The point i was trying to make was that the disillusionment faced by technologists possibly stemmed from a naivety about how the economy works and how people respond to incentives. Speculators are a "feature/bug" of pretty much any financial system. Stocks, real-estate, fiat-currencies, potatoes - The price of everything is being distorted by speculators. Done right, they bring liquidity, financial stability, and wealth creation. Left to their own devices, they cause volatility, inequity and financial destruction. (Crypto is probably more on the latter side on some of those metrics atm). The People looking to build a good crypto solution has to be clear-eyed about how to handle them.

I also wonder if the author has partly himself to blame. From his post, it looks like he worked for the seedier players in the space (because the pay was better) and is angry at the whole space. Its like a developer who worked for Oracle on MySql swearing off the entire open-source community.

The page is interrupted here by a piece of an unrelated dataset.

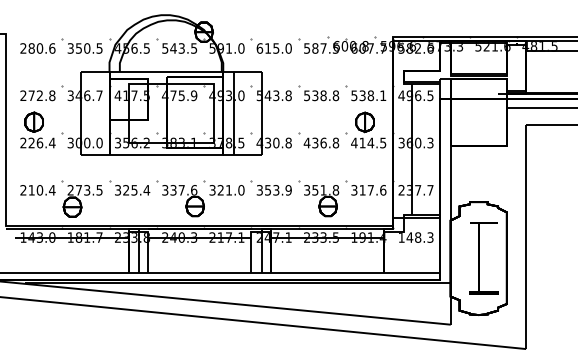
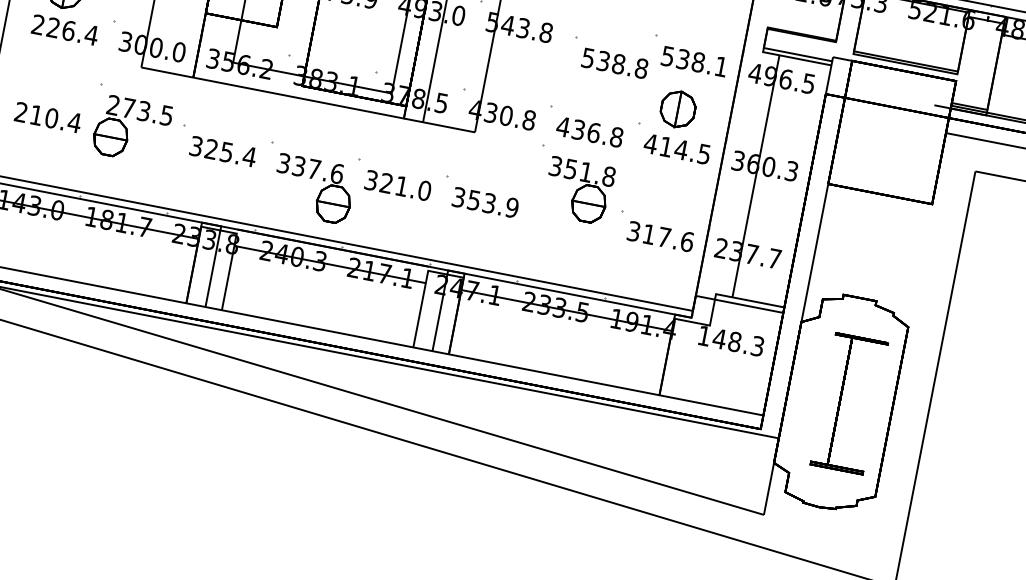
part: (318, 93) -> (610, 58), moved
part: (81, 198) -> (130, 124), moved
part: (318, 198) -> (573, 185), moved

edit: >nobody cares about good tech'

True. That's a big part of why you need [token-holders], "Build it and they will come" is more of a hope than a strategy.

Aardwolf 2 days ago | parent | prev | next [-]

> Someone from the operational team just learned that business relies only on the first group to be successful.

Is there any possibility the presence of the people who are there just for fun still encourages/increases the size of the first group?

watwut 2 days ago | parent [-]

Imo, yes. There are where gamblers come from. They are also providing plausible deniality to gamblers.

soerxpso 2 days ago | parent | prev [-]

You also have this quadchotomy in a department store, or in a number of other valuable businesses.